Entries provided =>
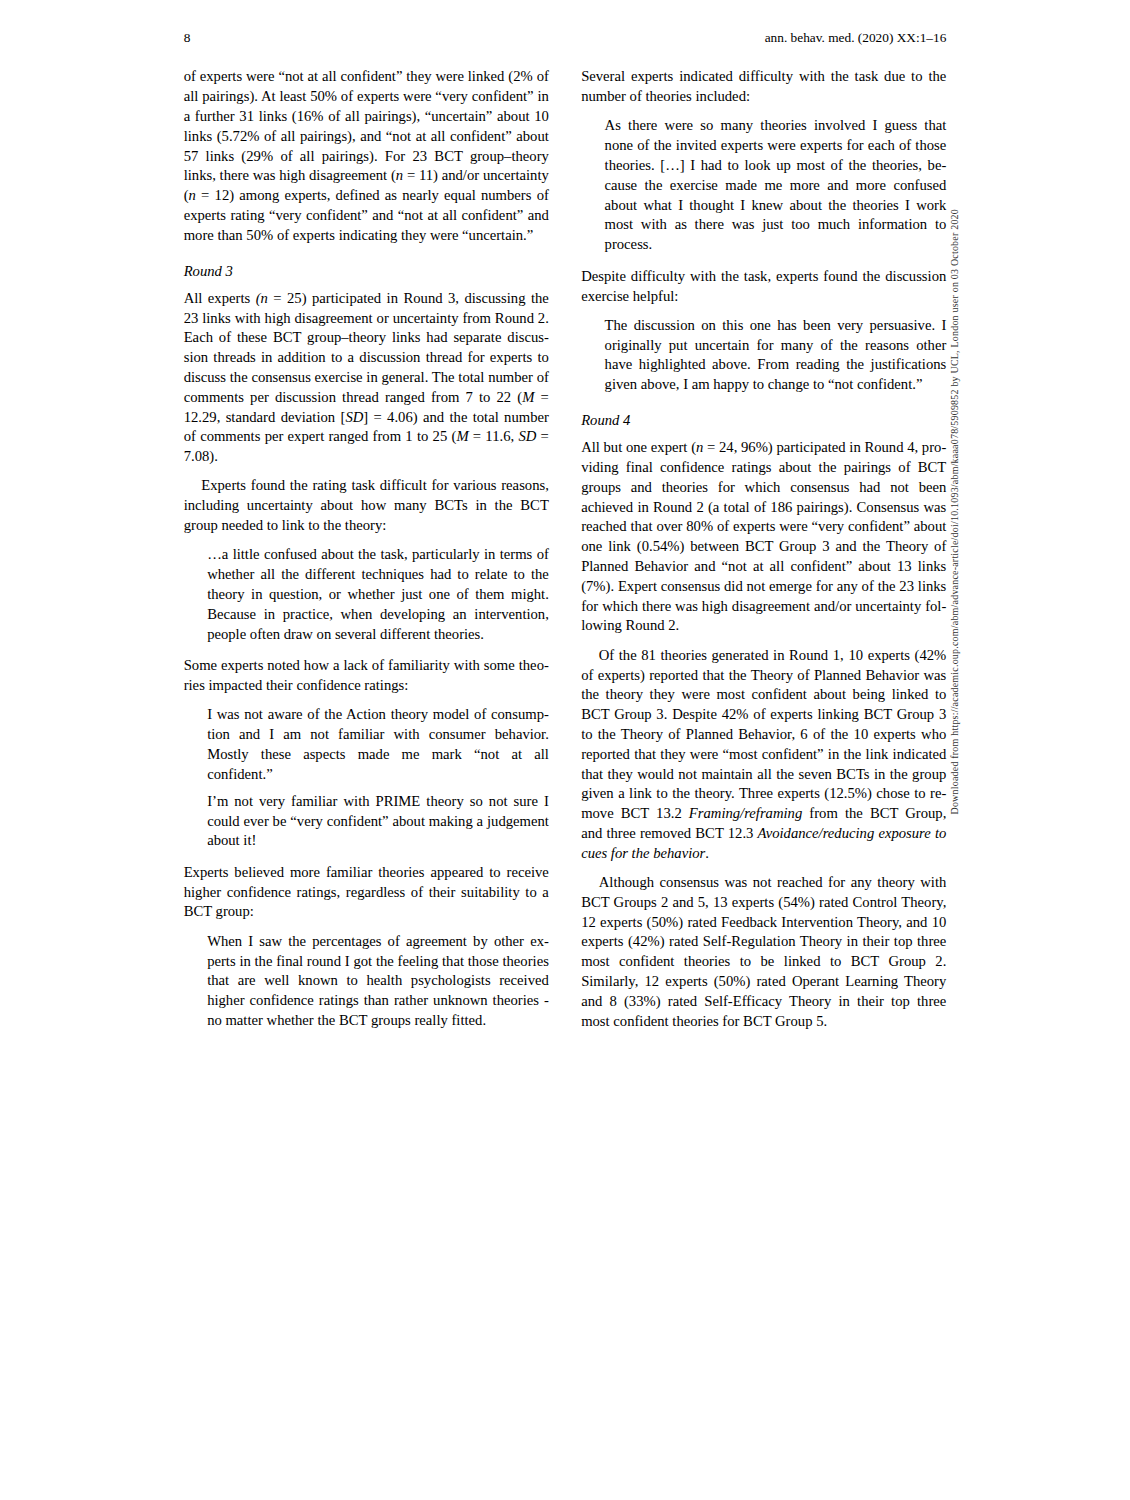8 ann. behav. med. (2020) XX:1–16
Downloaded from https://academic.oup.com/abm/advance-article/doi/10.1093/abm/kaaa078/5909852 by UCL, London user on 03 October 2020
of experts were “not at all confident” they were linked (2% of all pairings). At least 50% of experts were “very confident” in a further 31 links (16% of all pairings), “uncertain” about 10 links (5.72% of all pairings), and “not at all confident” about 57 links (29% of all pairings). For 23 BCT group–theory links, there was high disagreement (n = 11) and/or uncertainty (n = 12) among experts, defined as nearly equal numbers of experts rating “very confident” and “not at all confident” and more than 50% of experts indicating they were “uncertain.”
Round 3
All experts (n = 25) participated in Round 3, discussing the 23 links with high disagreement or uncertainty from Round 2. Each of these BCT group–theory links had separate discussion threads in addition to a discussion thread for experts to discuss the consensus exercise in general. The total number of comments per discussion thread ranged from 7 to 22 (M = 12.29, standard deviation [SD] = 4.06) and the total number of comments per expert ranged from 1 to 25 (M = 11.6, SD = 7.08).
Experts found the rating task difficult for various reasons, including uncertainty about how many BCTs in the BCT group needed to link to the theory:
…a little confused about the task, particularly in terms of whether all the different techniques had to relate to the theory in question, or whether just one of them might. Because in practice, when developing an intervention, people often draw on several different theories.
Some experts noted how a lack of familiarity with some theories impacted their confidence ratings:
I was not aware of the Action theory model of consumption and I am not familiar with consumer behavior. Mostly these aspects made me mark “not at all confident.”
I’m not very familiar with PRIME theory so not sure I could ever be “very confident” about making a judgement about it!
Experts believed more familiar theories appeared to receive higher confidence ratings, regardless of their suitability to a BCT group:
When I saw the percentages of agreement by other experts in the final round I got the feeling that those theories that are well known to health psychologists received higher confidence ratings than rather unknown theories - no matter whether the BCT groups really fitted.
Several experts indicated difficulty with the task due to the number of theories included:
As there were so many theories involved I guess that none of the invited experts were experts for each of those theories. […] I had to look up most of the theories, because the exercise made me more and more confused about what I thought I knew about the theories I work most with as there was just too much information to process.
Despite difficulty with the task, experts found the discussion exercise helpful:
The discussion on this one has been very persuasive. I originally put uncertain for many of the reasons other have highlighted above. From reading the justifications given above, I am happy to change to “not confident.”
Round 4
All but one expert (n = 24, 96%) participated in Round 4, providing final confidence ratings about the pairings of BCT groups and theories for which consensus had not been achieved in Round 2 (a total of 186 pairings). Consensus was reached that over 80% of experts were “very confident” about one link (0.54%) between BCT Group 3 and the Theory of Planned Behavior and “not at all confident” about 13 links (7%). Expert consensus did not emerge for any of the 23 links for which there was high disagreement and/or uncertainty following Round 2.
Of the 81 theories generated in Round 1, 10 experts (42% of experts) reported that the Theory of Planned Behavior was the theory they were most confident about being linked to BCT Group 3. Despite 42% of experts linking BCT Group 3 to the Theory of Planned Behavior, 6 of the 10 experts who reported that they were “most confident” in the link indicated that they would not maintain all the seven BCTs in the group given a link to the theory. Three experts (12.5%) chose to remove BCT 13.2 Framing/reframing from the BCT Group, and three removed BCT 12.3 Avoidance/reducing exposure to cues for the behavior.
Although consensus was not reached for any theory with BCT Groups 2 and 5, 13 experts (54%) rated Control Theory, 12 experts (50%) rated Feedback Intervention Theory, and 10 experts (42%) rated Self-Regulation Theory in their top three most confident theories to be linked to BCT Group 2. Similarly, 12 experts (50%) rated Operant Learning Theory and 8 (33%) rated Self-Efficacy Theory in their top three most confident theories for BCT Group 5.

Assignment =>
Give back, word for word, the lines of the records that run from the one holding "Of the 81 theories" to the very last.

Reply =>
Of the 81 theories generated in Round 1, 10 experts (42% of experts) reported that the Theory of Planned Behavior was the theory they were most confident about being linked to BCT Group 3. Despite 42% of experts linking BCT Group 3 to the Theory of Planned Behavior, 6 of the 10 experts who reported that they were “most confident” in the link indicated that they would not maintain all the seven BCTs in the group given a link to the theory. Three experts (12.5%) chose to remove BCT 13.2 Framing/reframing from the BCT Group, and three removed BCT 12.3 Avoidance/reducing exposure to cues for the behavior.
Although consensus was not reached for any theory with BCT Groups 2 and 5, 13 experts (54%) rated Control Theory, 12 experts (50%) rated Feedback Intervention Theory, and 10 experts (42%) rated Self-Regulation Theory in their top three most confident theories to be linked to BCT Group 2. Similarly, 12 experts (50%) rated Operant Learning Theory and 8 (33%) rated Self-Efficacy Theory in their top three most confident theories for BCT Group 5.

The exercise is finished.